According to the present invention as described above, the following effects can be obtained. That is, in the conductor of the gradient magnetic field coil, since the conductor width is narrow in the direction in which the magnetic flux enters,
The eddy current induced in the conductor when the gradient magnetic field coil is driven can be suppressed, and the generated eddy current has a smaller loop size than that of a single wire. Becomes shorter. As a result, an adverse effect on an image can be suppressed, so that good image quality can be obtained. Furthermore, since the conductor cross-sectional area can be increased as compared with the related art, the resistance value of the gradient magnetic field coil can be reduced, and the driving time of the gradient magnetic field coil can be suppressed. In addition, since the conductor surface area is larger than before, the influence of the skin effect when the gradient magnetic field is started at a high speed is reduced. And production is easy, maintaining these effects.

[Brief description of the drawings]

FIG. 1 is a partial sectional view showing a first embodiment of the present invention.

FIG. 2 is a plan view of FIG.

FIG. 3 is a partial sectional view showing a second embodiment of the present invention.

FIG. 4 is a partial perspective view showing a third embodiment of the present invention.

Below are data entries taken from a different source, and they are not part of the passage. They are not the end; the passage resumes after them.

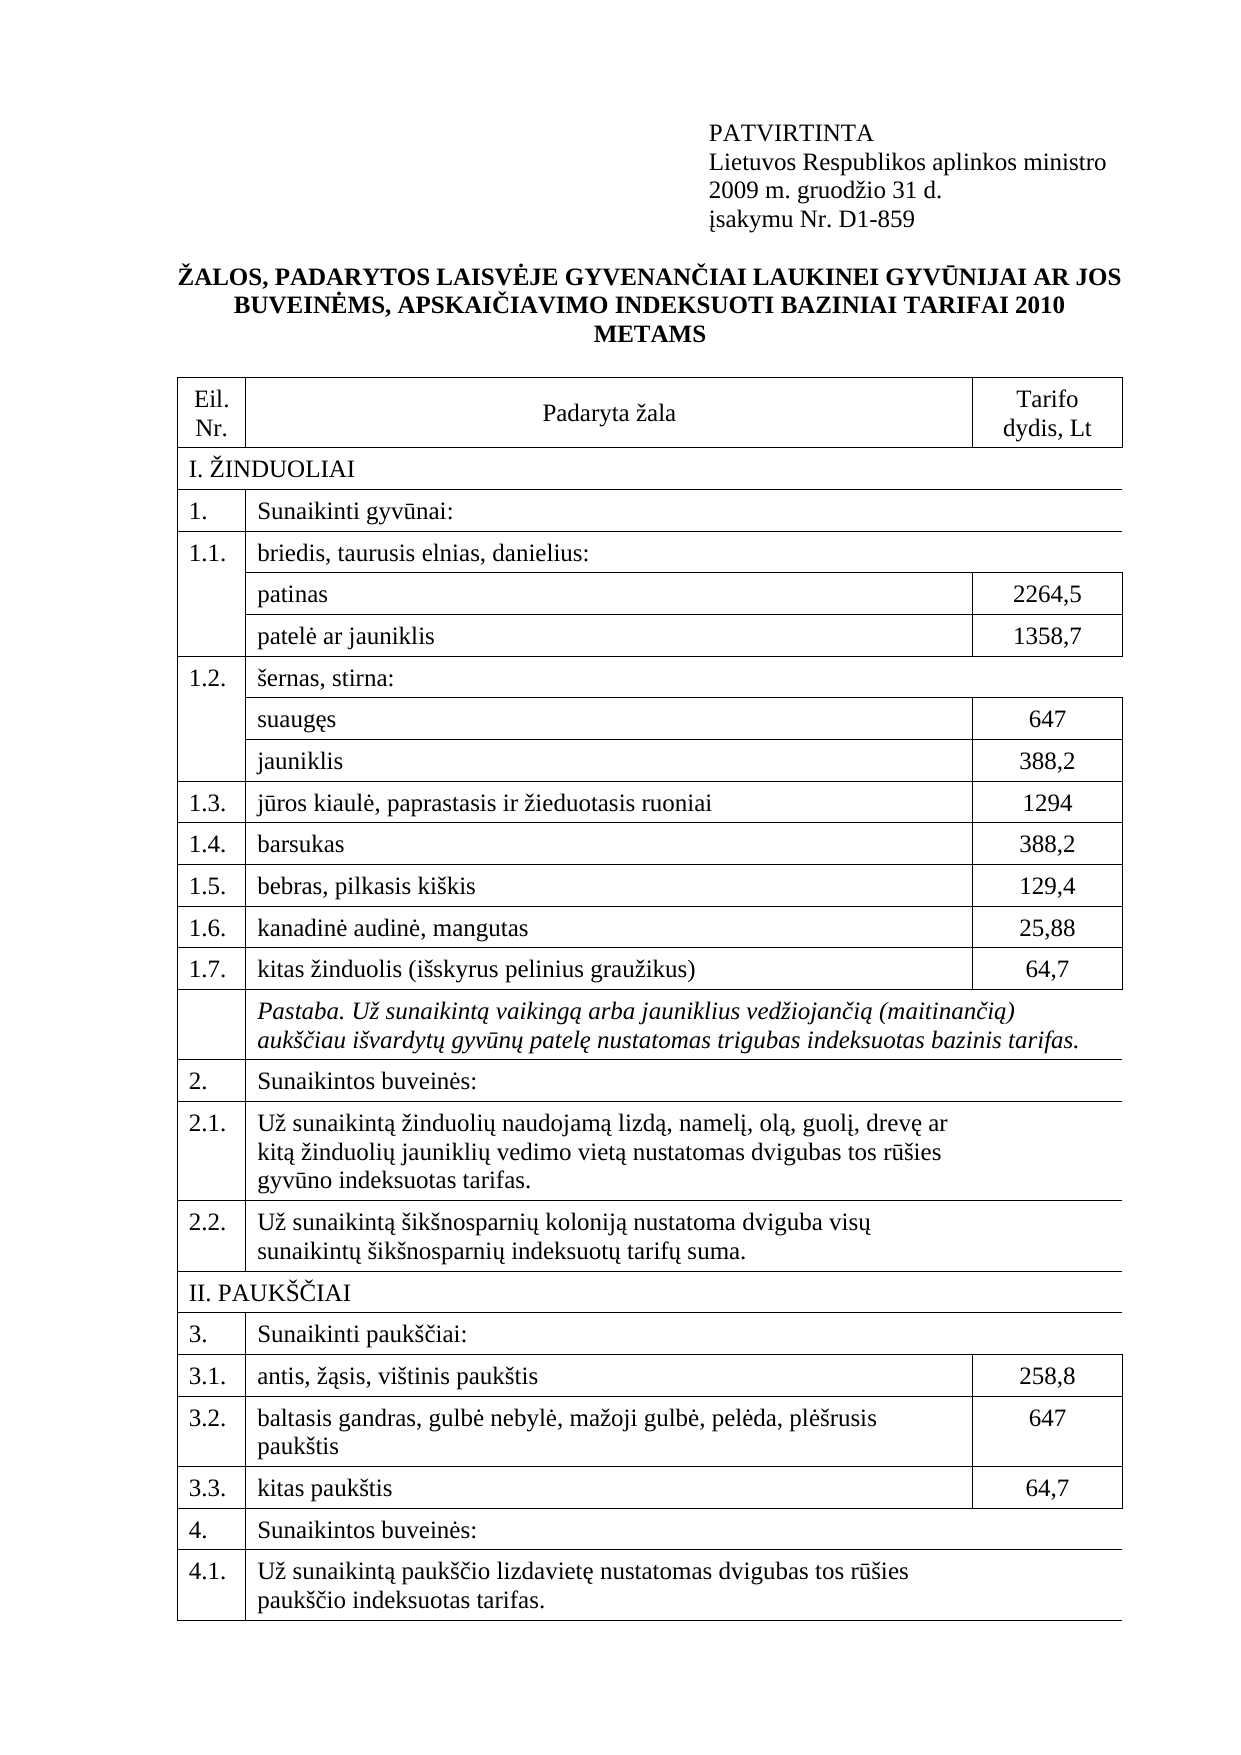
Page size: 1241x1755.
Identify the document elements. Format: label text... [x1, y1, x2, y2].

table_cell 1. [178, 490, 245, 531]
text įsakymu Nr. D1-859 [177, 204, 1122, 233]
table_cell 2264,5 [973, 573, 1122, 614]
table_cell II. PAUKŠČIAI [178, 1272, 1122, 1312]
table_cell 2.2. [178, 1201, 245, 1271]
table_header Padaryta žala [246, 378, 972, 447]
table_cell barsukas [246, 823, 972, 864]
table_cell 388,2 [973, 740, 1122, 781]
table_cell 64,7 [973, 948, 1122, 989]
text 2009 m. gruodžio 31 d. [177, 176, 1122, 204]
table_cell Sunaikinti gyvūnai: [246, 490, 1122, 531]
table_cell antis, žąsis, vištinis paukštis [246, 1355, 972, 1396]
table_cell 1.5. [178, 865, 245, 906]
table_cell 1358,7 [973, 615, 1122, 656]
table_cell bebras, pilkasis kiškis [246, 865, 972, 906]
table_cell Už sunaikintą šikšnosparnių koloniją nustatoma dviguba visų sunaikintų šikšnosparnių indeksuotų tarifų suma. [246, 1201, 1122, 1271]
table_cell kanadinė audinė, mangutas [246, 907, 972, 947]
table_cell [178, 990, 245, 1059]
table_cell 1.4. [178, 823, 245, 864]
table_cell 3. [178, 1313, 245, 1354]
table_header Eil.Nr. [178, 378, 245, 447]
table_cell 1.2. [178, 657, 245, 781]
table_cell 1.6. [178, 907, 245, 947]
text PATVIRTINTA [177, 118, 1122, 147]
table_cell patinas [246, 573, 972, 614]
table_cell I. ŽINDUOLIAI [178, 448, 1122, 489]
table_cell 1.1. [178, 532, 245, 656]
table_cell 1.3. [178, 782, 245, 822]
table_cell jūros kiaulė, paprastasis ir žieduotasis ruoniai [246, 782, 972, 822]
table_cell 388,2 [973, 823, 1122, 864]
table_cell 647 [973, 698, 1122, 739]
table_header Tarifo dydis, Lt [973, 378, 1122, 447]
table_cell patelė ar jauniklis [246, 615, 972, 656]
table_cell 4.1. [178, 1550, 245, 1620]
table_cell 25,88 [973, 907, 1122, 947]
text Lietuvos Respublikos aplinkos ministro [177, 147, 1122, 176]
table_cell 3.1. [178, 1355, 245, 1396]
table_cell briedis, taurusis elnias, danielius: [246, 532, 1122, 572]
table_cell Sunaikintos buveinės: [246, 1060, 1122, 1101]
table_cell 2. [178, 1060, 245, 1101]
table_cell 64,7 [973, 1467, 1122, 1508]
table_cell kitas žinduolis (išskyrus pelinius graužikus) [246, 948, 972, 989]
table_cell 129,4 [973, 865, 1122, 906]
table_cell 3.2. [178, 1397, 245, 1466]
table_cell Pastaba. Už sunaikintą vaikingą arba jauniklius vedžiojančią (maitinančią) aukščiau išvardytų gyvūnų patelę nustatomas trigubas indeksuotas bazinis tarifas. [246, 990, 1122, 1059]
table_cell Sunaikintos buveinės: [246, 1509, 1122, 1549]
table_cell 1.7. [178, 948, 245, 989]
table_cell kitas paukštis [246, 1467, 972, 1508]
table_cell suaugęs [246, 698, 972, 739]
table_cell baltasis gandras, gulbė nebylė, mažoji gulbė, pelėda, plėšrusis paukštis [246, 1397, 972, 1466]
table_cell jauniklis [246, 740, 972, 781]
table_cell 258,8 [973, 1355, 1122, 1396]
table_cell šernas, stirna: [246, 657, 1122, 697]
table_cell 647 [973, 1397, 1122, 1466]
table_cell Sunaikinti paukščiai: [246, 1313, 1122, 1354]
text ŽALOS, PADARYTOS LAISVĖJE GYVENANČIAI LAUKINEI GYVŪNIJAI AR JOS BUVEINĖMS, APSKAIČIAVIMO INDEKSUOTI BAZINIAI TARIFAI 2010 METAMS [177, 262, 1122, 348]
table_cell 2.1. [178, 1102, 245, 1200]
table_cell 1294 [973, 782, 1122, 822]
table_cell Už sunaikintą paukščio lizdavietę nustatomas dvigubas tos rūšies paukščio indeksuotas tarifas. [246, 1550, 1122, 1620]
table_cell 4. [178, 1509, 245, 1549]
table_cell 3.3. [178, 1467, 245, 1508]
table_cell Už sunaikintą žinduolių naudojamą lizdą, namelį, olą, guolį, drevę ar kitą žinduolių jauniklių vedimo vietą nustatomas dvigubas tos rūšies gyvūno indeksuotas tarifas. [246, 1102, 1122, 1200]
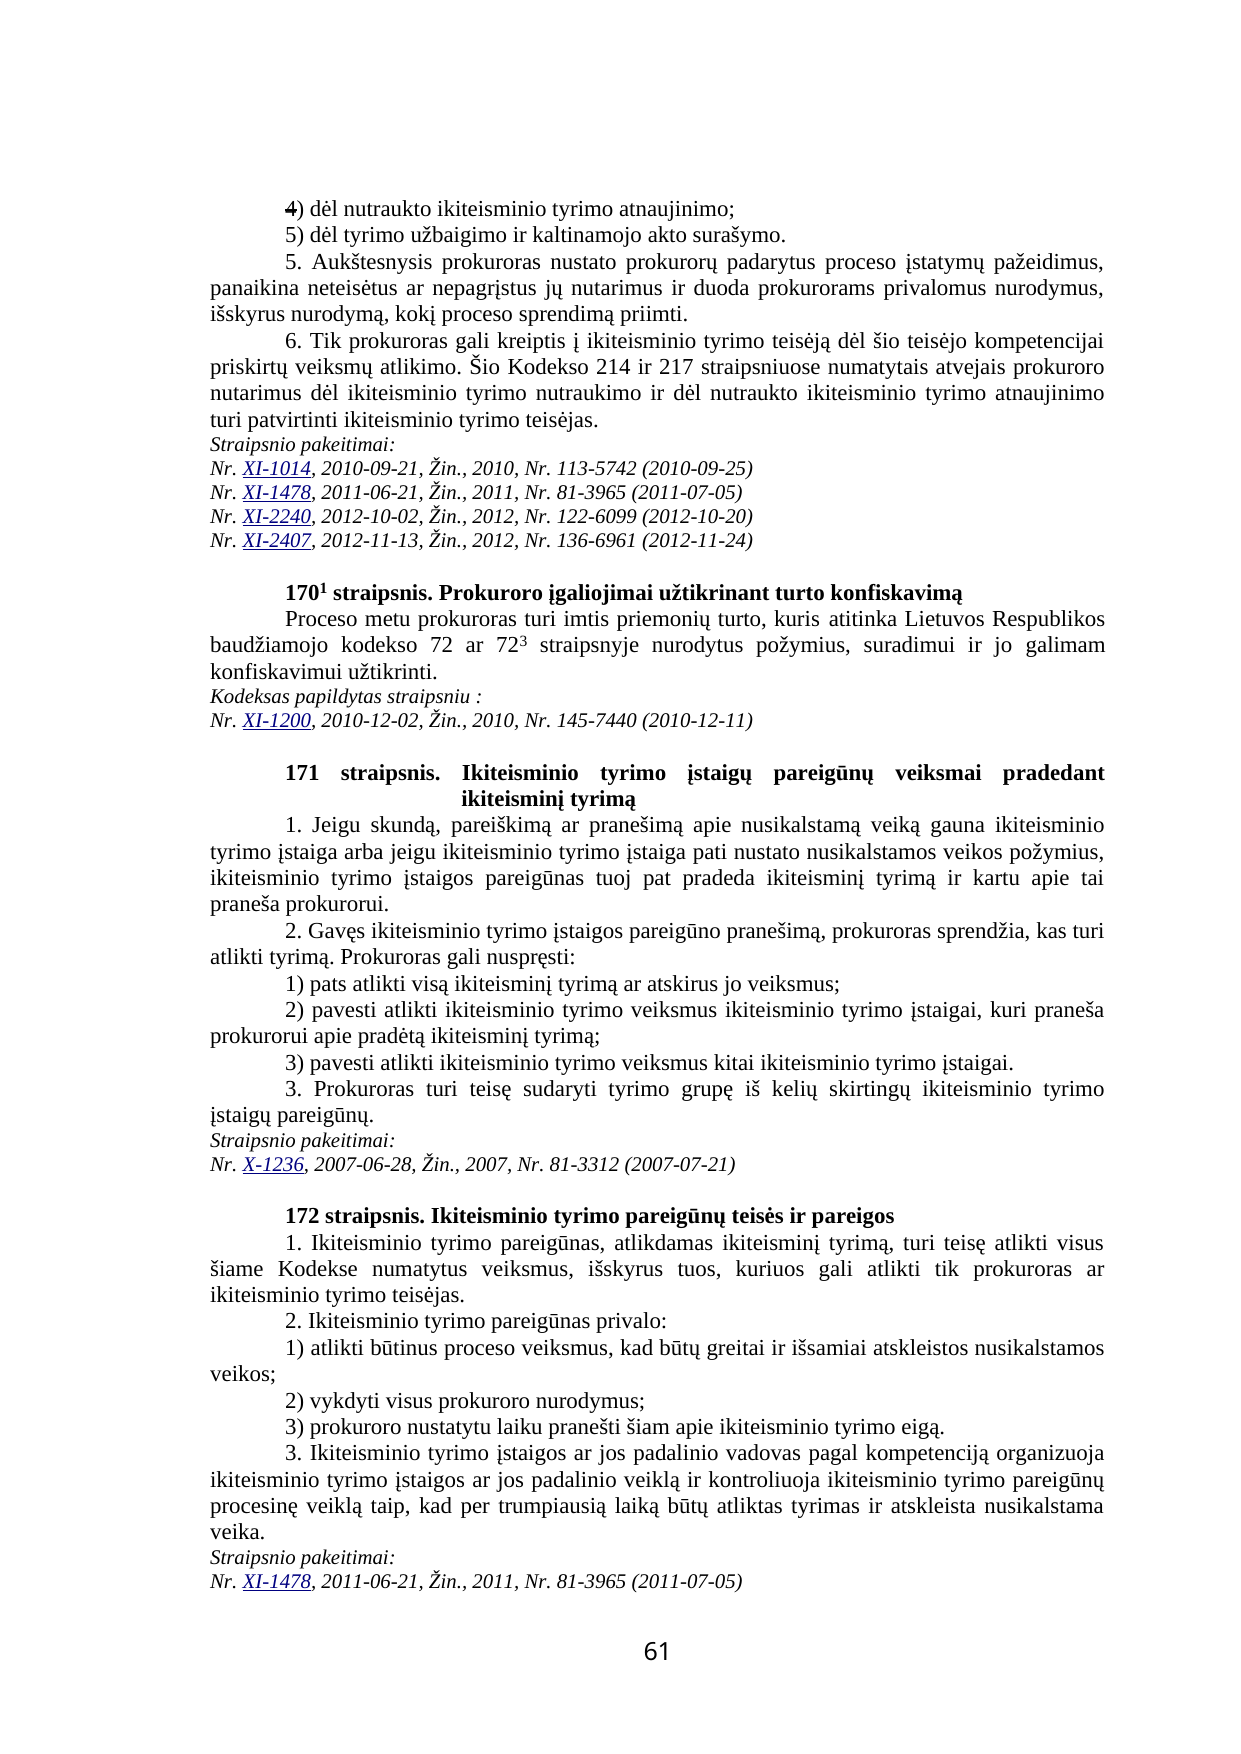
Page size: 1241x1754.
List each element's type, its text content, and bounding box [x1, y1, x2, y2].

FIG. 5 is a cross-sectional view illustrating a horizontal magnetic field type magnetic resonance imaging apparatus.

FIG. 6 is a perspective view showing the gradient coil of FIG. 5;

FIG. 7 is a perspective view showing a magnetic resonance imaging apparatus of a vertical magnetic field type.

8 is an enlarged perspective view and a cross-sectional view of a part of FIG.

FIG. 9 is a partial perspective view showing a conventional gradient magnetic field coil.

FIG. 10 is a partial cross-sectional view showing another example of a conventional gradient magnetic field coil.

[Explanation of symbols]

 DESCRIPTION OF SYMBOLS 10 Substrate 11 Groove 12 and 13 Conductor 30 Substrate 31 and 32 Groove 33 Conductor 34 and 41 Flexible covering material

Claims (4)

[Claims] 1. A gradient magnetic field coil used in a magnetic resonance imaging apparatus, comprising a conductor for forming a current pattern for generating a desired gradient magnetic field,
A gradient magnetic field coil, wherein a cross section of the conductor is long in a direction perpendicular to a current pattern surface. 2. A gradient coil according to claim 1, wherein a plurality of conductors each having a long section in a direction perpendicular to the current pattern surface are grouped together to form a set of conductors. 3. The semiconductor device according to claim 1, wherein a groove corresponding to a current pattern for generating a desired gradient magnetic field is formed in a substrate made of an electric insulator, and said conductor is buried in the groove. 2. The gradient coil according to 2. 4. A gradient coil wherein the conductor according to claim 2 is covered with a flexible material.